From the age of twenty-one until he appeared in Moscow in 1912 with a complete system of psychological and metaphysical ideas, and a method for the development of the inner life of man, Gurdjieff traveled to centers of knowledge in The Middle East and Central Asia, gathering the strands of ancient wisdom and fashioning them into one coherent whole, now called The Gurdjieff Work.
After several failed attempts, due to war and revolution, to found a center of teaching in Russia and Germany, Gurdjieff, with an entourage of pupils, family and refugees founded the Institute for the Harmonious Development of Man at Fontainebleau, in France in 1922. Around him gathered an impressive group of pupils that included P. D. Ouspensky who had followed him from Russia and later published a succinct account of Gurdjieff's teaching, A. R. Orage, prominent editor of the London New Age Review, who initially founded groups in New York, and Jean de Salzmann who, after his death, assumed responsibility for the transmission of Gurdjieff's teaching.

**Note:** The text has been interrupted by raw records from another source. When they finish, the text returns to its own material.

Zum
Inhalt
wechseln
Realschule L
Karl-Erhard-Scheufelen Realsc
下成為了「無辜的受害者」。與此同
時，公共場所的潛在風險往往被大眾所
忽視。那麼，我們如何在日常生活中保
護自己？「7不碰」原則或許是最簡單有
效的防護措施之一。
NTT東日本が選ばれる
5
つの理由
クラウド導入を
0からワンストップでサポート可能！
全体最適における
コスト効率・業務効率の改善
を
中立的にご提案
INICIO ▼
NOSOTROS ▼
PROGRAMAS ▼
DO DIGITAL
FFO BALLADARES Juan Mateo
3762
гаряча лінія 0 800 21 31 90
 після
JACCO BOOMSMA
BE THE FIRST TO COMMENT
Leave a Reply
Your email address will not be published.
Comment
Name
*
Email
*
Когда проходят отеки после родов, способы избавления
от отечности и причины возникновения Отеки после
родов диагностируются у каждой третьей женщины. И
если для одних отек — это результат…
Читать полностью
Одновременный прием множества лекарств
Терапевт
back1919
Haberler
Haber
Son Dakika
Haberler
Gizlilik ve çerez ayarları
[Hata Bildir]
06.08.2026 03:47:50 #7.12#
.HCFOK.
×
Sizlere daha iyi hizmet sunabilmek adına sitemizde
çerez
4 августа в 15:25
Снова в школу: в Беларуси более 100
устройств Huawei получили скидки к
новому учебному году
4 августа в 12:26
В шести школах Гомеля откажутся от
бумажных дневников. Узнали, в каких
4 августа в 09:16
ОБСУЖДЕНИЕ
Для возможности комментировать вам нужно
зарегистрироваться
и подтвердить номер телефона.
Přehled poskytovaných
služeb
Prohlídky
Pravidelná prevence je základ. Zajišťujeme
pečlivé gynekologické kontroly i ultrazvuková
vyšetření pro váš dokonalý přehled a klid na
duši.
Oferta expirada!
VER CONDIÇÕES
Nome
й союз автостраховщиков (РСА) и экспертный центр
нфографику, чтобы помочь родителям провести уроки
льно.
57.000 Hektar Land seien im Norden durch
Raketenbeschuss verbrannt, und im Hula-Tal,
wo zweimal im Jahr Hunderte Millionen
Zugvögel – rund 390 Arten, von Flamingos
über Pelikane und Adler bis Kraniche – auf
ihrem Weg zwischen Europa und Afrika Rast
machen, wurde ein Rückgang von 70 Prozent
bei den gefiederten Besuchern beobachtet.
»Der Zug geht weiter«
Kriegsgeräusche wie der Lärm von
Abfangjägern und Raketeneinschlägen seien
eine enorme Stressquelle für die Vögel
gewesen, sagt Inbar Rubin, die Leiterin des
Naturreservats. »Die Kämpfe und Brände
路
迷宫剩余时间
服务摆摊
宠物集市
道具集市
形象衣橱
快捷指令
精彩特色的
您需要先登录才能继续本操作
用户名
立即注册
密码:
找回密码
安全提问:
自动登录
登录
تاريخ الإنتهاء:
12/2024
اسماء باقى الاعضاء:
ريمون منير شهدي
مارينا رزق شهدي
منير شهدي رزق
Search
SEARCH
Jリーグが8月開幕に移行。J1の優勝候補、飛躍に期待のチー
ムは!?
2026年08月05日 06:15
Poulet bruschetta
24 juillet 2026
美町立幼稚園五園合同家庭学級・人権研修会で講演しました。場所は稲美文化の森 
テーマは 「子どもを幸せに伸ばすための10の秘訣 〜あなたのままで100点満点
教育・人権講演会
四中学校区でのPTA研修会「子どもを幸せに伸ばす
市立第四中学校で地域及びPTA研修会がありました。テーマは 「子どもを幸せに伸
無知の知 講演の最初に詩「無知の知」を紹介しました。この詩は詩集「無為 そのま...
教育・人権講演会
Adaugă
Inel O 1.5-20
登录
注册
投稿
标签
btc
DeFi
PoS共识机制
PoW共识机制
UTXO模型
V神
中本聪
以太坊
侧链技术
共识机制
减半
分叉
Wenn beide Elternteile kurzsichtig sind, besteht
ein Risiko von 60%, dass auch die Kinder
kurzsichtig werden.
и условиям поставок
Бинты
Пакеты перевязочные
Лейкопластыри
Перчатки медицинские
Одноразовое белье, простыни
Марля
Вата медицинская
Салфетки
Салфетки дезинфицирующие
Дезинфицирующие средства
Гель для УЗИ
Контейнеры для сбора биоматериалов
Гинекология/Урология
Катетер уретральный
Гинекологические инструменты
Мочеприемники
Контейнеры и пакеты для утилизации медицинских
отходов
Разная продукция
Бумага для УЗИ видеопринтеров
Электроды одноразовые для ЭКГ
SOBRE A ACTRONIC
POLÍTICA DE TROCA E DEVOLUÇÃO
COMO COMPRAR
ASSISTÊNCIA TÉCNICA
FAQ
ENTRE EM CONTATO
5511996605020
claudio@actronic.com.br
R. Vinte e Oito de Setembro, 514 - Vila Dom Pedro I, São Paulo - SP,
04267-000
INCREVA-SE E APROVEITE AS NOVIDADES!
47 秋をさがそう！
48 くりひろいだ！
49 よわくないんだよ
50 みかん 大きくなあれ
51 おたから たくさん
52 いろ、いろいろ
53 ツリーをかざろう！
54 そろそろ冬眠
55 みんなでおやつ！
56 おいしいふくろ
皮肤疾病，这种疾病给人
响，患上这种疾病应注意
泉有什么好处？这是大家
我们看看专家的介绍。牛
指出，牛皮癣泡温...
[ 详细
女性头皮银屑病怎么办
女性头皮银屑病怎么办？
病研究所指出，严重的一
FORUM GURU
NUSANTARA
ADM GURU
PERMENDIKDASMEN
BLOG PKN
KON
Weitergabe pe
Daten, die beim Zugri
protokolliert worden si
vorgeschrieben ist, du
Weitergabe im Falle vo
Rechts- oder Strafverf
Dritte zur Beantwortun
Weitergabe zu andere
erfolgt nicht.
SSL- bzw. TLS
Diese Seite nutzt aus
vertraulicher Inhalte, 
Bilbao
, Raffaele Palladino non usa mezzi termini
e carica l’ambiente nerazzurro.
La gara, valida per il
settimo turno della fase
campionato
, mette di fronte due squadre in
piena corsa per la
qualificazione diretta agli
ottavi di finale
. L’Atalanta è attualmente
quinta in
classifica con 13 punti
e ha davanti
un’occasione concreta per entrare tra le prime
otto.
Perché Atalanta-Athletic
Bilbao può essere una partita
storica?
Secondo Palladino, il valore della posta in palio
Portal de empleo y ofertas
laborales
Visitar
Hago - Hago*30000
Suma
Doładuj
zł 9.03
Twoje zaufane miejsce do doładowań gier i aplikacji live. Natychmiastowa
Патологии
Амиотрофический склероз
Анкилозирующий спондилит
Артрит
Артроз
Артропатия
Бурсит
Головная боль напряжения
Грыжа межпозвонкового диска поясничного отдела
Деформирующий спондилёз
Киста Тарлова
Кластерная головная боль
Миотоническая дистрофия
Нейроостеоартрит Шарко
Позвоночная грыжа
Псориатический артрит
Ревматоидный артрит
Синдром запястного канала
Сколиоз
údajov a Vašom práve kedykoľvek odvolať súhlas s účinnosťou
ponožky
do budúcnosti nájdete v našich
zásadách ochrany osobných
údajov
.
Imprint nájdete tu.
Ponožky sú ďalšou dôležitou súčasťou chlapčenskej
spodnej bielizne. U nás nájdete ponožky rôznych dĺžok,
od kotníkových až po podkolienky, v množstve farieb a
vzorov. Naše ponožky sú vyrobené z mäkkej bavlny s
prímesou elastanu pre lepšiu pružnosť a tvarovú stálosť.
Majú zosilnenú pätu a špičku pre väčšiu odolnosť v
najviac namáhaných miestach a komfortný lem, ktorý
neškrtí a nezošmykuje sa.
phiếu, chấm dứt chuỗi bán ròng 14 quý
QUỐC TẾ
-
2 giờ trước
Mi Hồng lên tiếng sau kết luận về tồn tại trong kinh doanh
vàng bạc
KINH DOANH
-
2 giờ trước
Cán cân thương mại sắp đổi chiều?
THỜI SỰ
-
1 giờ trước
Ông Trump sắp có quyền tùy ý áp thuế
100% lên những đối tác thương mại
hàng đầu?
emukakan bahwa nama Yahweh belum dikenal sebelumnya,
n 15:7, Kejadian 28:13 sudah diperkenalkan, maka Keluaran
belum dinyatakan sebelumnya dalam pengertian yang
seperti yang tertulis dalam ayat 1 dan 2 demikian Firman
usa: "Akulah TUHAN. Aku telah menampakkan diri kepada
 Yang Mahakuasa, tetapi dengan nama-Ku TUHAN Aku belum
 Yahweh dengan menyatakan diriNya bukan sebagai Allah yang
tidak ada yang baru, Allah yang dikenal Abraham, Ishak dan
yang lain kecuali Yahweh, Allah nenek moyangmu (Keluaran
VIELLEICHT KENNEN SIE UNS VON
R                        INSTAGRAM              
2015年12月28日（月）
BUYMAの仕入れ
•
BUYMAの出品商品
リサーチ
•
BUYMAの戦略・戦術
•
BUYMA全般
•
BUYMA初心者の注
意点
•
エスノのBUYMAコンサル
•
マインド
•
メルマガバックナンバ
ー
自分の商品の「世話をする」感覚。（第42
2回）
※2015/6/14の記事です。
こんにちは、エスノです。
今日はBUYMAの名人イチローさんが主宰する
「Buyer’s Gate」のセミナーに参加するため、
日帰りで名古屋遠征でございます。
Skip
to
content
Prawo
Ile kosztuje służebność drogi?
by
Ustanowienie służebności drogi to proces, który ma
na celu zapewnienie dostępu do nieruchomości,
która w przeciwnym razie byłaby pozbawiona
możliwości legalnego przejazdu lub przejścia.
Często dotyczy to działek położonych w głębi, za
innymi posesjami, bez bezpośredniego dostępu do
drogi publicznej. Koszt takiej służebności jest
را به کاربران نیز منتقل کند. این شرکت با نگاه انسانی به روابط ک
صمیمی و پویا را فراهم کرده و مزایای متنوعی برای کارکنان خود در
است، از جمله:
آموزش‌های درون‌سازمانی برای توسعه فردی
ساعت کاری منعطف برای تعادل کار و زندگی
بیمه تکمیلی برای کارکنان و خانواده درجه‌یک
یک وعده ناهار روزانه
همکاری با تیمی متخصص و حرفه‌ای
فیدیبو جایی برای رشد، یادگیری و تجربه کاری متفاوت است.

When Gurdjieff died in Paris in 1949 where he had lived and taught in a crowded apartment during and after the difficult years of the war, he left behind the foundation of a worldwide movement of spiritual renewal for the welfare of "all creatures of our Common Father similar to myself." This consisted of a collective of dedicated and capable senior pupils, four distinctive books containing his ideas, a body of sacred dances, called the Movements, and several hundred pieces of sacred music. As Madame de Salzmann noted, "He had prepared everything; nothing had been overlooked." Gurdjieff, like all great spiritual masters, embodied his teaching.